TASK OBJECTIVE = Retype the lines of the items below, beginning at the line that contains "True or false: Theft" and ending after the line that contains "How many series are shown in this chart?". Omit the pictures from your answer.

RECORDED INFORMATION =
- - -

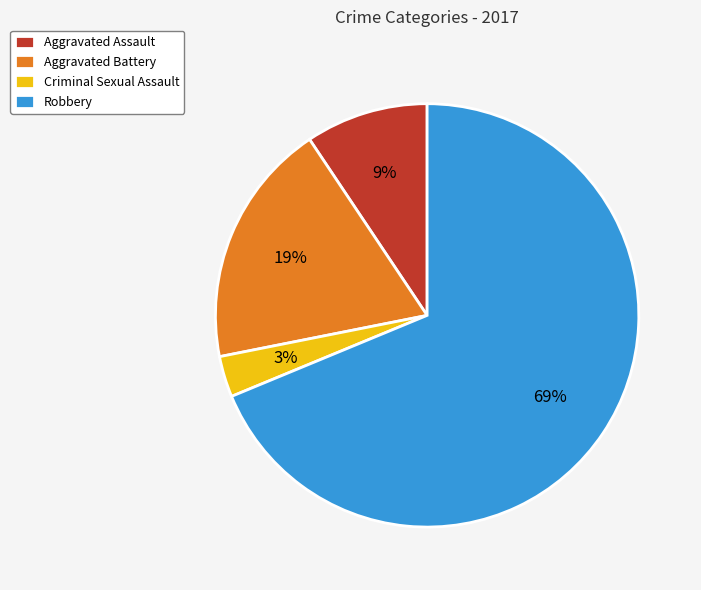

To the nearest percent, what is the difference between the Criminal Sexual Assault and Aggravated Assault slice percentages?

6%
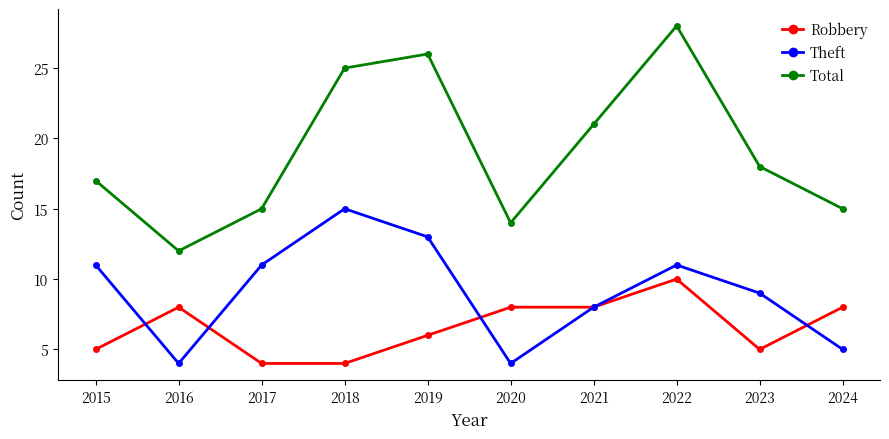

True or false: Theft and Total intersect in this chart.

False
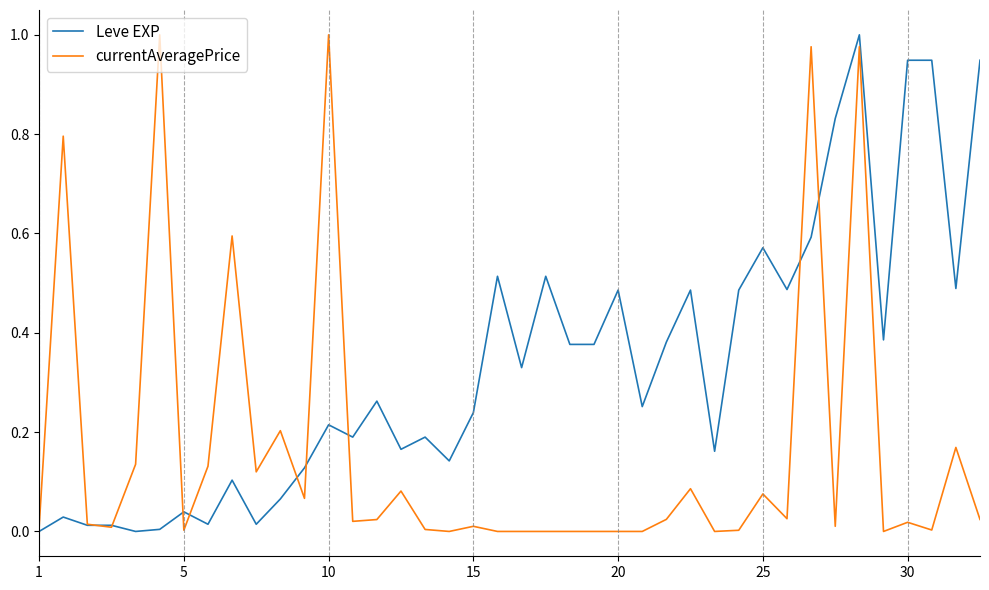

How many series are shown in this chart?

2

- - -

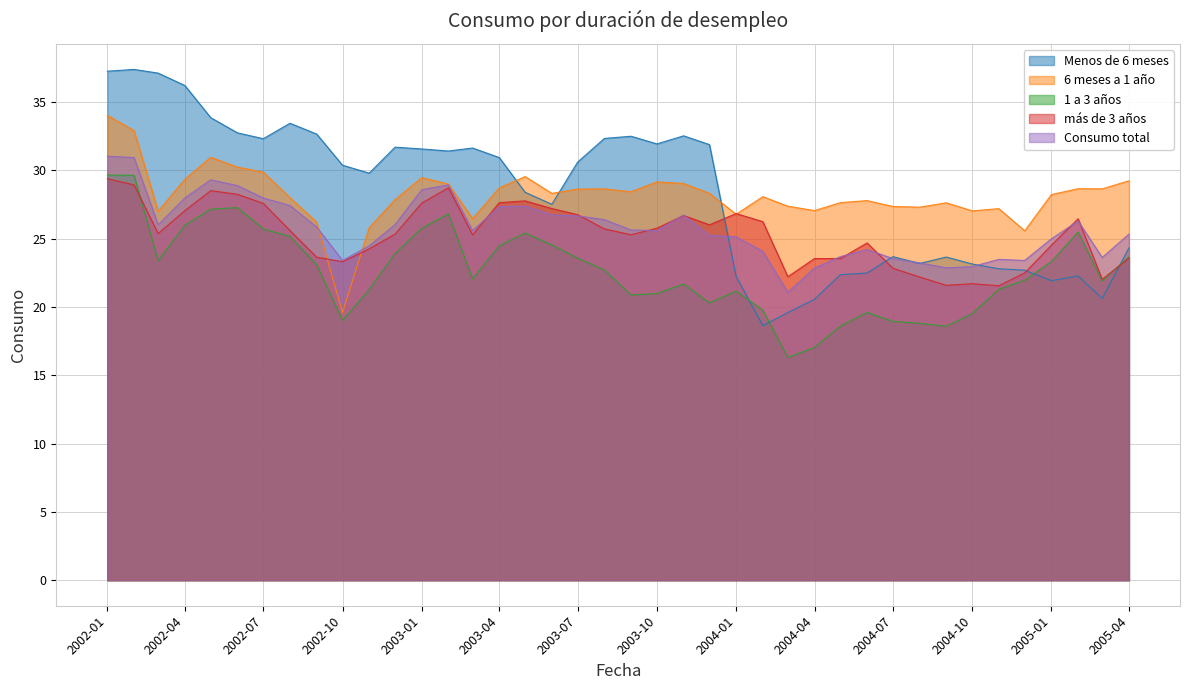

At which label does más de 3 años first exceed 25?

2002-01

- - -

RESULT =
True or false: Theft and Total intersect in this chart.

False

How many series are shown in this chart?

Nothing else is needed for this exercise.